KUTIPAN SUMBER:

Parahnya lagi, besaran nominalnya tidak pasti. Ada yang 10%, tapi ada juga yang sampai 50% dari nilai kontrak atau gaji. Situasi ini tidak hanya dirasakan pemain asing. Masih menurut laporan Bolasport, pemain lokal juga diminta untuk menyetor fee mulai dari puluhan hingga ratusan juta kepada dua sosok tersebut.
Tanggapan Imran
Karena sudah menjadi bahaya laten di tubuh Malut United, pemecatan adalah pilihan terbaik saat ini. Pihak klub merasa bahwa pemecatan Imran dan Yeyen adalah salah satu bentuk untuk menyelamatkan masa depan klub. Memang, duet ini membawa Malut bertengger di papan atas. Tapi, prestasi bukan satu-satunya yang dicari Malut. Manajemen yang sehat dan keberlanjutan bagi generasi selanjutnya juga sangat penting.
Mendengar isu tentang pungli yang dituduhkan oleh Malut United, Imran Nahumarury pun angkat bicara. Mengutip dari berita Referensi Maluku, Imran menampik kabar tersebut ketika ditanya langsung oleh pihak media. Imran bahkan geram dengan kabar yang beredar tentangnya.
Menurut Imran, isu terkait pemecatan dirinya akibat dugaan penggelapan 50 persen hak-hak pemain merupakan fitnah keji yang sengaja dihembuskan oknum-oknum tertentu. Imran merasa, para oknum hanya ingin melengserkannya dari kursi pelatih kepala Malut United karena ada kepentingan-kepentingan lain.
Imran bahkan mengaku tahu, siapa dalang di balik permainan ini. Namun, ketika ditanya siapa, Imran tak mau menyebut nama. Dirinya merasa cukup tahu dengan balasan yang diberikan Malut. Ia menggambarkan pemecatan ini sebagai “Habis manis sepah dibuang”.
Nasib Imran?

DATA:
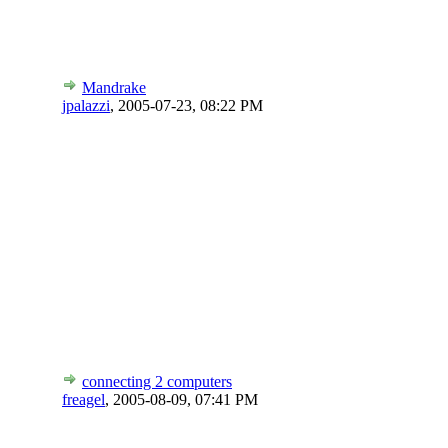
Mandrake
jpalazzi
,
2005-07-23, 08:22 PM
connecting 2 computers
freagel
,
2005-08-09, 07:41 PM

TUJUAN TUGAS:
Lanjutkan kutipan tentang pemecatan Imran Nahumarury dari Malut United, mulai setelah baris terakhirnya. Data ini tidak ada hubungannya dengan kutipan sumber.

JAWABAN SOAL:
Meski ada benturan kepentingan dan fitnah keji yang berujung pada pemecatan Imran Nahumarury, namanya tetap harum di sepakbola Indonesia. Publik tak bisa menghilangkan statusnya sebagai satu-satunya pelatih lokal yang menghiasi ingar-bingar kompetisi elite sepakbola Indonesia hingga akhir musim 2024/25.
Beberapa hari setelah pemecatannya, alih-alih terasingkan, Imran justru tetap tak sepi peminat. Imran mengaku sudah ada empat klub yang mayoritas dari Liga 2 mengantri untuk dapatkan tanda tangannya. Namun, saat ditanya, Imran hanya menyebutkan satu nama, yakni PSMS Medan dari Sumatera Utara.
Entah mana yang benar, kini Imran hanya berdiri dalam diam menanti panggilan tugas berikutnya. Di tengah badai yang coba meruntuhkan reputasinya, Imran tetap berdiri dengan kepala tegak, memegang teguh prinsip dan harga diri seorang pelatih yang telah membuktikan segalanya di lapangan. Ia diam bukan berarti kalah. Melainkan yakin, bahwa kebenaran tak butuh teriakan untuk ditemukan.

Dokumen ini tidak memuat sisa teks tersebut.